Exercise prompt: Repeat word for word every line of the data below, from the first through the line containing "staining exhibits strong", and stop there.
+++
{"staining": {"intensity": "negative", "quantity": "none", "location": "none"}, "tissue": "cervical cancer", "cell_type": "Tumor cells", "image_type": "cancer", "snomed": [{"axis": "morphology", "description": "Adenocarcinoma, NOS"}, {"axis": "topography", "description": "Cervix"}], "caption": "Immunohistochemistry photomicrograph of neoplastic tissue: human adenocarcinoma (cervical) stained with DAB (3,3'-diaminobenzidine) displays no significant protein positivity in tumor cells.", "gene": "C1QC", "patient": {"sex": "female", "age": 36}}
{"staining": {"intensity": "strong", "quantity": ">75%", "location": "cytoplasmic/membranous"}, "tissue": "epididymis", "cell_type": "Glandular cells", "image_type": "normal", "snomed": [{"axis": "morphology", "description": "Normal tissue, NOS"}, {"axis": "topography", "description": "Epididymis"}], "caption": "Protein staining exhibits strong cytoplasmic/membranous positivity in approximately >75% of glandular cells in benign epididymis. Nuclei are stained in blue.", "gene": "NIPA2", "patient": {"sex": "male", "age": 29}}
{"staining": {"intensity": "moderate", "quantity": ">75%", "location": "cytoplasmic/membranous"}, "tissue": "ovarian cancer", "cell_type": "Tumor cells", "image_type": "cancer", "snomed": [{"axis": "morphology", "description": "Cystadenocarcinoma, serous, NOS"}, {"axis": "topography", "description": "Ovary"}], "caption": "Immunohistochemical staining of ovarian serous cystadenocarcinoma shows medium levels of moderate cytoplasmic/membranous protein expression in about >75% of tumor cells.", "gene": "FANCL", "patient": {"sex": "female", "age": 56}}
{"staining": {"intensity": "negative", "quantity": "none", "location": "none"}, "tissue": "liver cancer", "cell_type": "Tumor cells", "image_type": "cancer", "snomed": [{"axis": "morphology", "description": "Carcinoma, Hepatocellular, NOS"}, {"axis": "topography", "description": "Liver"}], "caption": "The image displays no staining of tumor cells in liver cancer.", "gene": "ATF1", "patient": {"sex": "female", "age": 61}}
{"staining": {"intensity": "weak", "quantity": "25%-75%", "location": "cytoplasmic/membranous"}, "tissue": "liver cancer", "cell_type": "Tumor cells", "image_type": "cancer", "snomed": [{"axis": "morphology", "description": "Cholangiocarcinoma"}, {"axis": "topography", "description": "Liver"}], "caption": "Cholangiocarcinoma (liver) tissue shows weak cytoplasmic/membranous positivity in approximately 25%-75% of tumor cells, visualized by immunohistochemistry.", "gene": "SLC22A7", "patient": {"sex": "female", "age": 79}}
+++
Answer to the problem:
{"staining": {"intensity": "negative", "quantity": "none", "location": "none"}, "tissue": "cervical cancer", "cell_type": "Tumor cells", "image_type": "cancer", "snomed": [{"axis": "morphology", "description": "Adenocarcinoma, NOS"}, {"axis": "topography", "description": "Cervix"}], "caption": "Immunohistochemistry photomicrograph of neoplastic tissue: human adenocarcinoma (cervical) stained with DAB (3,3'-diaminobenzidine) displays no significant protein positivity in tumor cells.", "gene": "C1QC", "patient": {"sex": "female", "age": 36}}
{"staining": {"intensity": "strong", "quantity": ">75%", "location": "cytoplasmic/membranous"}, "tissue": "epididymis", "cell_type": "Glandular cells", "image_type": "normal", "snomed": [{"axis": "morphology", "description": "Normal tissue, NOS"}, {"axis": "topography", "description": "Epididymis"}], "caption": "Protein staining exhibits strong cytoplasmic/membranous positivity in approximately >75% of glandular cells in benign epididymis. Nuclei are stained in blue.", "gene": "NIPA2", "patient": {"sex": "male", "age": 29}}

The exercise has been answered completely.